───── Seçilen metin

Yalçın Doğan

28 Temmuz 2020

Madem "tantana, provokasyon", neden izin verdin?

Erbaş istifa etmiyorsa, görevden alınmalı!.. O dergi hakkında yasal soruşturma başlatılmalı!..

"Ne zaman Türkiye'de 'aman şeriat geliyor' tantanası koparsalar, arka kapıdan o gün birileri bir - iki milyar dolar götürmüştür hep. Bunun gibi daha önceki yaygaralar, Türkiye'ye 50 - 60 milyar dolara mâl oldu. Çok komik, çok aciz, çok basit, tamamen provoke amaçlı bir haberdi o."

Bu sözler 4 Ağustos 2011 tarihli Aksiyon Dergisi'nde yayımlanıyor. Bu sözler o dergide kendisiyle röportaj yapılan Albayrak Yayın Holding A.Ş.'nin yönetim kurulu başkanı Mustafa Albayrak'a ait.

Bu sözler çok net:

- "Şeriat geliyor" demek, bir "tantana, yaygara ve provokasyon" imiş!..

- Ayrıca, Mustafa Albayrak çok daha önemli bir vurguda bulunuyor, "şeriat yaygarası koptuğunda, birileri o gün bir, iki milyar dolar götürüyor"!..

"Gerçek Hayat" dergisi

Mustafa Albayrak'ın yönetim kurulu başkanı olduğu Albayrak Yayın Holding'e ait bir dergi var. "Gerçek Hayat" dergisi. O derginin 27 Temmuz - 2 Ağustos sayısının kapağı, hem Arapça, hem Türkçe cüretkar bir çağrıda bulunuyor:

"Hilafet İçin Toplanın."

──────────

Yukarıdaki metnin tamamını, hiçbir şeyini değiştirmeden kopyalayın.

───── Sağlanan veriler

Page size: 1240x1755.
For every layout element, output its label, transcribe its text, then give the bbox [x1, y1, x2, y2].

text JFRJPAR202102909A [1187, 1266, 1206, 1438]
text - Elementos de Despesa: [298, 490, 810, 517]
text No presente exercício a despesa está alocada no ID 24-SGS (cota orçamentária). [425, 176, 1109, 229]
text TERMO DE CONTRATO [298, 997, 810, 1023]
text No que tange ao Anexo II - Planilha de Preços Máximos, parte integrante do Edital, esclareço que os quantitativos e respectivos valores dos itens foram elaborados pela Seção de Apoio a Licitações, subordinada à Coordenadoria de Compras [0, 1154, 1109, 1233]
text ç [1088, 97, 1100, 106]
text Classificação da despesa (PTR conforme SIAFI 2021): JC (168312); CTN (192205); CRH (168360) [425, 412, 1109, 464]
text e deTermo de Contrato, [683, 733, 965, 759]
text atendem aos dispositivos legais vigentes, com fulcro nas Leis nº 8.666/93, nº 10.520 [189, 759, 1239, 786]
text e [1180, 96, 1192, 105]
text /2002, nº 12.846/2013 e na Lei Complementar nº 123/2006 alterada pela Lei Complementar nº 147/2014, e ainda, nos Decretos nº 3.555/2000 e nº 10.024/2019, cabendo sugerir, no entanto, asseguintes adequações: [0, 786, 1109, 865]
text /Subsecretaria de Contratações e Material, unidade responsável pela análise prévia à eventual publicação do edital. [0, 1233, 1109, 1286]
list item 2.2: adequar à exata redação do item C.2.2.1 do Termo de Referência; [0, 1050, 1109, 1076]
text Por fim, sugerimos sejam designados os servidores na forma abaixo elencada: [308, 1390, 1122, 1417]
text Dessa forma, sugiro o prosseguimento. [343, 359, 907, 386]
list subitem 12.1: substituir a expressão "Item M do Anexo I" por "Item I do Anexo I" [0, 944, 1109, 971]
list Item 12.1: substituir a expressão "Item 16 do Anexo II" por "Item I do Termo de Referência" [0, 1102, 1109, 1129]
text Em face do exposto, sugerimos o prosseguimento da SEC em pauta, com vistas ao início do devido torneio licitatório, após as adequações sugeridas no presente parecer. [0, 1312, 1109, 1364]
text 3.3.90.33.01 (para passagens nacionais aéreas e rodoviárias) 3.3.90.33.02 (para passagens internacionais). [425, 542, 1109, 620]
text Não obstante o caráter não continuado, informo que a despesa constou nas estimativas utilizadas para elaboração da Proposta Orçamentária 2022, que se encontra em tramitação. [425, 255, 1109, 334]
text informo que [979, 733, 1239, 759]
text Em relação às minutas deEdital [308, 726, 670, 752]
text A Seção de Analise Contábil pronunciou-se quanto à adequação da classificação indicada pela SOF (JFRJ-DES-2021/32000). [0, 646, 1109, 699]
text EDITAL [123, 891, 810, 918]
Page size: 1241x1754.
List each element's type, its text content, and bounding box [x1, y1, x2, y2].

──────────

## [Alıştırma çıktısı]
Yalçın Doğan

28 Temmuz 2020

Madem "tantana, provokasyon", neden izin verdin?

Erbaş istifa etmiyorsa, görevden alınmalı!.. O dergi hakkında yasal soruşturma başlatılmalı!..

"Ne zaman Türkiye'de 'aman şeriat geliyor' tantanası koparsalar, arka kapıdan o gün birileri bir - iki milyar dolar götürmüştür hep. Bunun gibi daha önceki yaygaralar, Türkiye'ye 50 - 60 milyar dolara mâl oldu. Çok komik, çok aciz, çok basit, tamamen provoke amaçlı bir haberdi o."

Bu sözler 4 Ağustos 2011 tarihli Aksiyon Dergisi'nde yayımlanıyor. Bu sözler o dergide kendisiyle röportaj yapılan Albayrak Yayın Holding A.Ş.'nin yönetim kurulu başkanı Mustafa Albayrak'a ait.

Bu sözler çok net:

- "Şeriat geliyor" demek, bir "tantana, yaygara ve provokasyon" imiş!..

- Ayrıca, Mustafa Albayrak çok daha önemli bir vurguda bulunuyor, "şeriat yaygarası koptuğunda, birileri o gün bir, iki milyar dolar götürüyor"!..

"Gerçek Hayat" dergisi

Mustafa Albayrak'ın yönetim kurulu başkanı olduğu Albayrak Yayın Holding'e ait bir dergi var. "Gerçek Hayat" dergisi. O derginin 27 Temmuz - 2 Ağustos sayısının kapağı, hem Arapça, hem Türkçe cüretkar bir çağrıda bulunuyor:

"Hilafet İçin Toplanın."